The bloc aims for a zero-emission and fully decarbonised building stock by 2050 by focusing on increasing the rate of renovation for the worst-performing buildings in each EU Member State. All new buildings in the EU will need to be zero-emission, with all public buildings reaching the same goal by 2027, but that is not enough for some, such as the EU Committee on Industry, Research, and Energy (ITRE).

On 9 February 2023, the ITRE adopted a report with even more ambitious proposals, advising that all new buildings be solar enabled by 2028, residential buildings to reach energy performance class E by 2030 and class D by 2033. Non-residential and public buildings to achieve the same classes by 2027 and 2030 respectively. They also propose the total phase-out of fossil fuels in new heating systems by 2035.

Many small affluent nations lead the line in terms of building code implementation. Singapore implemented a Super Low Emissions (SLE) rating alongside its Neutral and Positive certifications and expects to see 80% of new buildings in those categories by 2030. To drive more SLE buildings, a new SGD 63-million (USD 48 million) incentive scheme has been available since 2Q 2022 to drive energy performance renovations.

In Dubai, the Green Building Guide and Regulations is a framework designed without credits, points, or certifications to reward buildings for their gradual energy achievements. The Dubai Municipality simply obliges all developers, consultants, designers and industry stakeholders to follow the specifications as a condition for acquiring a building permit. This has spurred a wide range of innovative net zero buildings in the Emirate.

There are two common approaches to designing building energy codes: the more prevalent “prescriptive” strategy and alternatively a “performance-based” option.

Prescriptive codes typically set minimum specifications on a component-by-component basis and are often preferred by builders, designers and other practitioners for its explicit and straightforward approach. However, they lack the flexibility to deal with trade-offs. Performance codes typically rely on whole-building energy modelling, which allows for greater use of trade-offs but demands more sophistication by practitioners exploring all the options.

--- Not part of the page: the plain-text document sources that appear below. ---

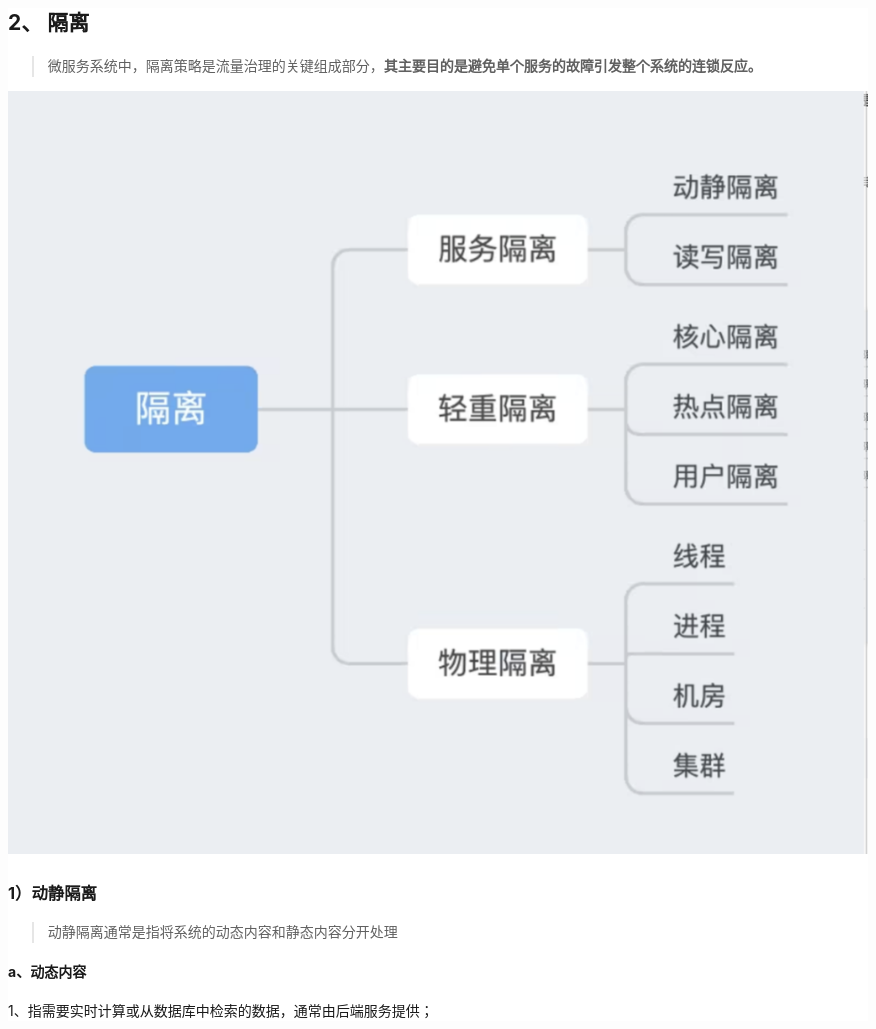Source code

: ## 2、 隔离

> 微服务系统中，隔离策略是流量治理的关键组成部分，**其主要目的是避免单个服务的故障引发整个系统的连锁反应。**

![image-20240111174605303](https://raw.githubusercontent.com/HealerJean/HealerJean.github.io/master/blogImages/image-20240111174605303.png)

### 1）动静隔离

> 动静隔离通常是指将系统的动态内容和静态内容分开处理

#### a、动态内容

1、指需要实时计算或从数据库中检索的数据，通常由后端服务提供；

“Many jurisdictions around the world still lack building energy codes, or face traditional barriers such as workforce training, compliance-support programmes, or limited enforcement,” explains an IEA report. “Successfully implementing and enforcing energy codes requires resources to support staff time and expertise, acquire necessary training, and develop tools. While a performance-based code provides additional design freedom and can lead to innovative approaches, it involves more complex energy simulations and trade-offs between systems that are beyond the expertise of traditional plan review and field inspection personnel.”

According to the report, about 80 countries have mandatory or voluntary codes in place, representing a 30% increase since the Paris Agreement in 2015.